The SERI MATS research sprint is about to start, and I'll be in Berkeley from January to at least February to work on this in person. Safe to say, I have way too many ideas for research projects, but I'm planning to focus on Toy Models of Superposition.

Distillation

  • I'm working on an introduction to SLT that should be out soon.
  • The video I'm working on with Hoog on AI risk is a little delayed because OpenPhil funding was paused (and I'm a little overextended but don't want to admit it), but it is coming along.
  • Next to all that, I've started working on an online, interactive AI safety textbook (very much a work in progress, more coming soon)4.

Textbooks

  • Mathematics for Machine Learnings: Done. Great book. Highly recommend.
  • Pattern Recognition and Machine Learning: Completed up through chapter 9. I have 5 chapters to go. Instead of trying to bang these out in the next month to meet my original deadline, I'm going to push back my deadline by two weeks, so I have more time during the research sprint.
  • Cracking the Coding Interview: 6 more chapters to go. Like PRML, I'm going to push back my original deadline 2 weeks to mid-January.4
  • Reinforcement Learning: I've already gone through 6/17 chapters ahead of schedule. I'm aiming to be done by April.
  • Artificial Intelligence: A Modern Approach: Here too, I'm 3 chapters in. Ahead of when I originally planned to get this started. This is a big book, so my (self-enforced) deadline is May 1st.

Outreach

  • I'm writing this on a plane to the EAGxBerkeley. Judging from EAGxRotterdam, EAGxBerkeley is going to be great (as long as they leave out the food poisoning part).
  • I've started laying out some feelers for a longer term project of establishing an AI-safety-oriented company in mainland Europe. There's a lot of early-career interest among very smart students. Give them a few years, and mainland Europe will be ripe for a new organization like 3 Resources/Rationalia/EA/Topics/Anthropic, Redwood, or Conjecture.

Conclusion

The next month is going to be hectic. I'll be in the Bay area for a week and a half, then my parents' place in NY state for a week, then Michigan at my girlfriend's fiancée's dad's, then NY for another week. Oh yeah, did I mention? I got engaged!5 On the day I publish this, it's our 5-year anniversary.

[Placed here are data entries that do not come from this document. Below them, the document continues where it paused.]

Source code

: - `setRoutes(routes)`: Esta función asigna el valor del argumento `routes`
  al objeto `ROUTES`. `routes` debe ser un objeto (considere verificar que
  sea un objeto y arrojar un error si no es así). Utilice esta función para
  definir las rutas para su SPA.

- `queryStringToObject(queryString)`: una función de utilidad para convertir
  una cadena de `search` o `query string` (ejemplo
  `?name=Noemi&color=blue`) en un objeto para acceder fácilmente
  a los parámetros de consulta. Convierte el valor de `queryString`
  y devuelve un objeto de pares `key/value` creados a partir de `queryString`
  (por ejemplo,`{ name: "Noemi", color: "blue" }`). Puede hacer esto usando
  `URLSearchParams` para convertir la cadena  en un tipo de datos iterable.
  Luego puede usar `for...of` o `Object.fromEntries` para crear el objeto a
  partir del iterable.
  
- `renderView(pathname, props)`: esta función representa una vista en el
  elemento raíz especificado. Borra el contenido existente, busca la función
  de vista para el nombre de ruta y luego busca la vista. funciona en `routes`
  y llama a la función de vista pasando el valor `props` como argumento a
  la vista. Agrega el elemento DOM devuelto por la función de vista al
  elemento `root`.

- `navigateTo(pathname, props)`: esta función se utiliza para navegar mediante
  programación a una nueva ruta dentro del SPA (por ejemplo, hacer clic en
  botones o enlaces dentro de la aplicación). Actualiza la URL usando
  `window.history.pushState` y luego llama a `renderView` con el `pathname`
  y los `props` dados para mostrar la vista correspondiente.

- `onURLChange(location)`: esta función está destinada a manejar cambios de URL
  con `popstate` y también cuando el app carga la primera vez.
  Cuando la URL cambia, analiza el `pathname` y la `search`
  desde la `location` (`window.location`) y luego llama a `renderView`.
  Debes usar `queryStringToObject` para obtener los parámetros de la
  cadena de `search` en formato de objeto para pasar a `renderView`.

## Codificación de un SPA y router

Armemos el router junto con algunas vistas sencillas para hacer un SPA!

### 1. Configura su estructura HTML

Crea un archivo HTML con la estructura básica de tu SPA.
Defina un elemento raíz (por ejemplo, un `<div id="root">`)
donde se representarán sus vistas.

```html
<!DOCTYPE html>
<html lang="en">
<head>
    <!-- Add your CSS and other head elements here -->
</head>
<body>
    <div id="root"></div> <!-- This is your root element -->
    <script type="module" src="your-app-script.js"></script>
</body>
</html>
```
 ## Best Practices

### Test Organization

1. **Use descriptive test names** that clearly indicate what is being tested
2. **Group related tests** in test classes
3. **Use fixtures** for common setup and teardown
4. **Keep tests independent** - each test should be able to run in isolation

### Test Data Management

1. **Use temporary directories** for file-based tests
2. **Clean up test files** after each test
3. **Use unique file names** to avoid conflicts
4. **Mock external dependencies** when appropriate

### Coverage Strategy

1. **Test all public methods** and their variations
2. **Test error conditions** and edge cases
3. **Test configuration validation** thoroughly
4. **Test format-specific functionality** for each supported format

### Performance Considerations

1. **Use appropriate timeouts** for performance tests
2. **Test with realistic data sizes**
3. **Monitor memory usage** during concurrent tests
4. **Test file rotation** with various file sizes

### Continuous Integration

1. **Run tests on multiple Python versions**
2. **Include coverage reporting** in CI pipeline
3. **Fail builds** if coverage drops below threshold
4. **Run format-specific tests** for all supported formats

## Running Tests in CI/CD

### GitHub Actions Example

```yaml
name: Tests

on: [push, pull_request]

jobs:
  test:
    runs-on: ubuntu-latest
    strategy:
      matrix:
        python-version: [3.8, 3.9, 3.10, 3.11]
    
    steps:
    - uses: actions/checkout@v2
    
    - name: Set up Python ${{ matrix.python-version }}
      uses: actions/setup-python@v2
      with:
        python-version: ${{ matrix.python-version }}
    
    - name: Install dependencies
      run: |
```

Robin, I love you, and I can't wait to spend the rest of our lives together. (However long that is, doomer.)

Footnotes

  1. For me. I think it's safe to say the inconvenience for me is less than the inconvenience for people who lost their life savings.

  2. My timelines aren't actually that short. But I'm not worried about eventually being able to pay this back (even very soon with the SERI MATS stipend).

  3. I've come to conclude that I can safely skip Intro to ML Safety for now. Much of the content overlaps with these other programs/textbooks.

  4. I'm probably a bit newer to the field than would be ideal for this task, so I'm hoping to migrate to a more editorial role, delegating the bits that I can. I think my main strength here is more a kind of Olahian interactive distillation. That's an ability which seems to be pretty rare among active researchers. 2

  5. I proposed with an Oura ring, which definitely says something about the kind of people we are. Now that I think about it, I should have probably asked for a sponsorship and gotten the whole wedding funded by a late-stage capitalism PR departments, but hey hindsight is 20/20.